Para quem já está em uma situação dessas, ele recomenda buscar a regularização do imóvel o quanto antes, com a lavratura da escritura pública e o devido registro no cartório.
A compra de imóveis por meio do chamado “contrato de gaveta” ainda é uma prática comum no Brasil, principalmente quando o comprador não consegue fazer a transferência imediata da escritura. Mas será que esse tipo de contrato é realmente seguro?
O advogado Dr. Kleber Luzetti, especialista em Direito Imobiliário, alerta para os riscos envolvidos nessa modalidade e orienta sobre os cuidados necessários para evitar prejuízos futuros.
“O contrato de gaveta é um acordo particular feito entre comprador e vendedor, sem registro oficial no Cartório de Registro de Imóveis. Isso significa que, legalmente, o imóvel continua no nome do antigo proprietário, mesmo que o novo comprador esteja morando no local e pagando corretamente todas as parcelas”, explica o advogado.
Segundo Dr. Kleber, essa informalidade pode gerar graves problemas. Um dos principais riscos é a perda do imóvel caso o vendedor original enfrente problemas judiciais, como dívidas ou processos de penhora. Nessa situação, mesmo que o comprador tenha quitado o bem, ele pode acabar sendo prejudicado.
“Imagine que o vendedor seja processado e tenha dívidas penhoradas. Como o imóvel ainda está no nome dele, ele pode ser tomado pela Justiça, mesmo que o novo morador já tenha pago por tudo. Isso acontece porque, para a lei, o bem ainda pertence ao antigo dono”, alerta o advogado.
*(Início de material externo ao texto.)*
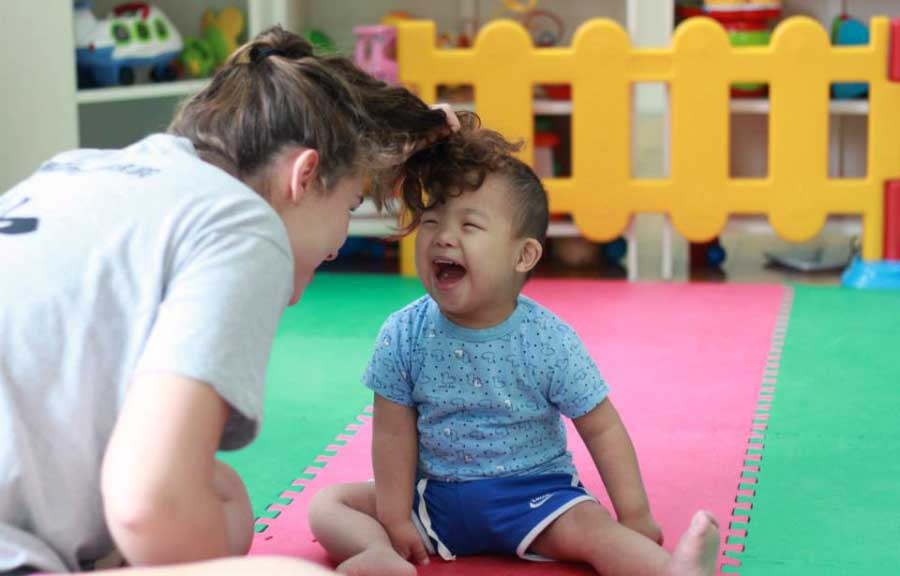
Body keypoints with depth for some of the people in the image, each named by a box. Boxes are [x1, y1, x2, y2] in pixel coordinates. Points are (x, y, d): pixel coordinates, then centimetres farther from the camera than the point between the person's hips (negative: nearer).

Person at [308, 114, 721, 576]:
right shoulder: (404, 336, -11)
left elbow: (602, 430, -8)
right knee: (326, 504, -9)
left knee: (592, 528, -29)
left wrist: (635, 517, -8)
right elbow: (394, 435, -5)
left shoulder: (549, 341, -15)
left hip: (534, 491, -2)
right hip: (434, 495, 3)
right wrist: (395, 521, -6)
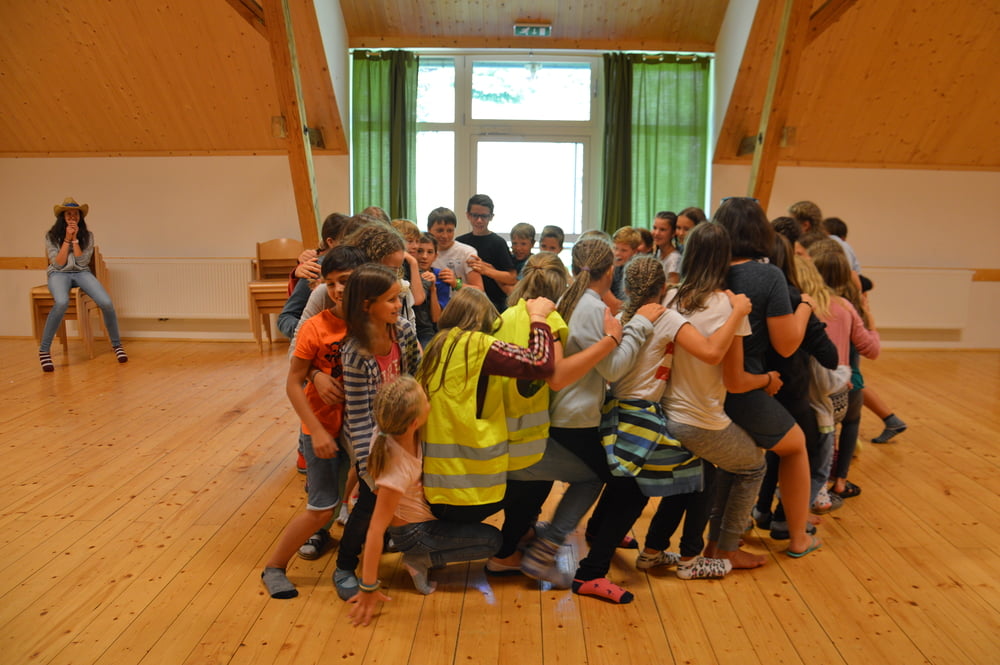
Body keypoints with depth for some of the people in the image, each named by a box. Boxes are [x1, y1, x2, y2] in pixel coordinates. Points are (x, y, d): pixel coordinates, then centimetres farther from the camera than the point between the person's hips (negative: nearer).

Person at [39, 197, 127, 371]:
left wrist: (75, 239, -11)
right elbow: (58, 263, -6)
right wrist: (67, 239, -11)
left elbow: (83, 261, -4)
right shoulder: (51, 236, 1)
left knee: (106, 303, -26)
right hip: (59, 274, -2)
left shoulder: (87, 235, 5)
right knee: (62, 302, -38)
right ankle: (44, 350, -25)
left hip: (82, 273, 2)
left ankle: (117, 344, -4)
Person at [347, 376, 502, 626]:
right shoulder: (398, 469, -38)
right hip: (413, 532, -7)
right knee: (492, 540, -3)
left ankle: (424, 556, 13)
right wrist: (368, 588, -25)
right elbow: (375, 531, -32)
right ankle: (419, 561, 3)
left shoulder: (390, 429, -21)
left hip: (424, 511, 7)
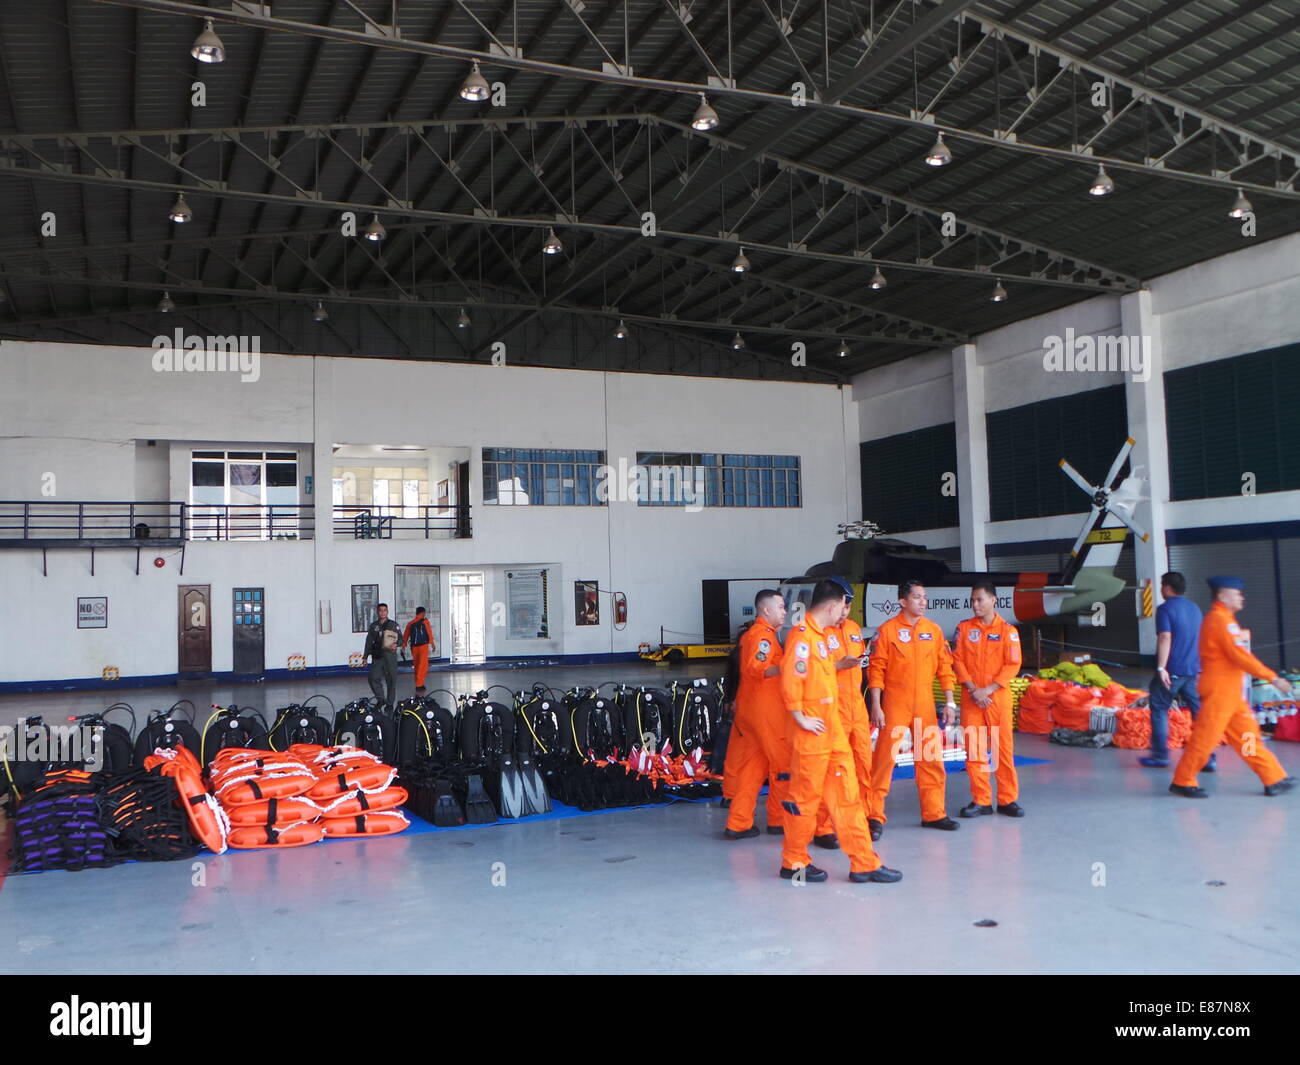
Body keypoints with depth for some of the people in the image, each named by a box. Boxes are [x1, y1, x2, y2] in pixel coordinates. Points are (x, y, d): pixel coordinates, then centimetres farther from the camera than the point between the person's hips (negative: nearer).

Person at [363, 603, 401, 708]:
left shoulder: (393, 624, 5)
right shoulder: (373, 626, 12)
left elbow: (401, 638, 4)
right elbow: (369, 641, 15)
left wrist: (396, 644, -18)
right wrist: (366, 656, 13)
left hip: (390, 655, -2)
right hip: (377, 656, 2)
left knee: (391, 680, 0)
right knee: (373, 678, -9)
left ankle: (390, 703, 11)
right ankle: (381, 699, 10)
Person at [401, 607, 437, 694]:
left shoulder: (410, 623, 12)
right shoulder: (425, 621, 0)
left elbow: (405, 636, 11)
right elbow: (430, 633, -5)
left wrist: (403, 646, 16)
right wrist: (432, 644, 0)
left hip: (414, 647, 5)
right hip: (423, 645, -5)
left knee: (417, 666, 15)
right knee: (423, 665, -6)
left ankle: (419, 685, 23)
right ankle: (419, 686, -16)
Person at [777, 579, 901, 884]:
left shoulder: (820, 635, 16)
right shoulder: (802, 635, -16)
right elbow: (790, 678, -26)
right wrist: (800, 717, -20)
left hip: (834, 731, 10)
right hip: (812, 734, -10)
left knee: (847, 795, 9)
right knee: (805, 797, 2)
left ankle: (864, 864, 13)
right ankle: (794, 863, 16)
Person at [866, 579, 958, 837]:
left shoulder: (934, 630, 7)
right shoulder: (887, 630, -5)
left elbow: (944, 667, 9)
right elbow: (876, 669, -6)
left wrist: (949, 702, 4)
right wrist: (876, 706, -11)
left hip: (925, 704, 4)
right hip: (894, 702, -4)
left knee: (931, 759, 8)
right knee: (885, 758, -4)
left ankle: (934, 813, 21)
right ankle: (875, 816, 3)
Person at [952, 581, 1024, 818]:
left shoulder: (1007, 630, 1)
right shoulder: (964, 628, 6)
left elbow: (1013, 665, -4)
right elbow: (957, 660, 2)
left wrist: (988, 690, -12)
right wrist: (972, 689, -9)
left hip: (998, 697, -2)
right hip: (971, 698, 2)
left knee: (1003, 747, 0)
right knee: (973, 749, 1)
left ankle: (1007, 799, 11)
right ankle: (981, 800, 9)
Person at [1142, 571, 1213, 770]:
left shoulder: (1165, 609, -9)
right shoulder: (1194, 608, 15)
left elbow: (1165, 638, -20)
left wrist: (1161, 667, -23)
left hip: (1172, 671, -6)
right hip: (1193, 670, 6)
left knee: (1159, 709, 6)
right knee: (1200, 712, 5)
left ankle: (1160, 755, 8)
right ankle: (1208, 758, 3)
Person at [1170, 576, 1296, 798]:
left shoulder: (1220, 619, 18)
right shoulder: (1221, 620, -15)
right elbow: (1240, 656, -21)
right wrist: (1273, 678, -18)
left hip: (1231, 693, 10)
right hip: (1219, 691, -10)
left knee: (1248, 735, 11)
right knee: (1205, 737, -4)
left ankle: (1275, 779, 15)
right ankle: (1182, 782, 4)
Além disso, outro risco está na impossibilidade de financiamento e na falta de segurança jurídica para o comprador e seus herdeiros.
Para quem já está em uma situação dessas, Dr. Kleber Luzetti recomenda buscar a regularização do imóvel o quanto antes, com a lavratura da escritura pública e o devido registro no cartório. E para quem pretende comprar um imóvel, o ideal é sempre seguir todos os trâmites legais.
“Evite problemas futuros. A orientação de um advogado de confiança é essencial em qualquer negociação imobiliária. O barato pode sair caro quando falamos de contrato de gaveta”, conclui o Dr. Kleber Luzetti.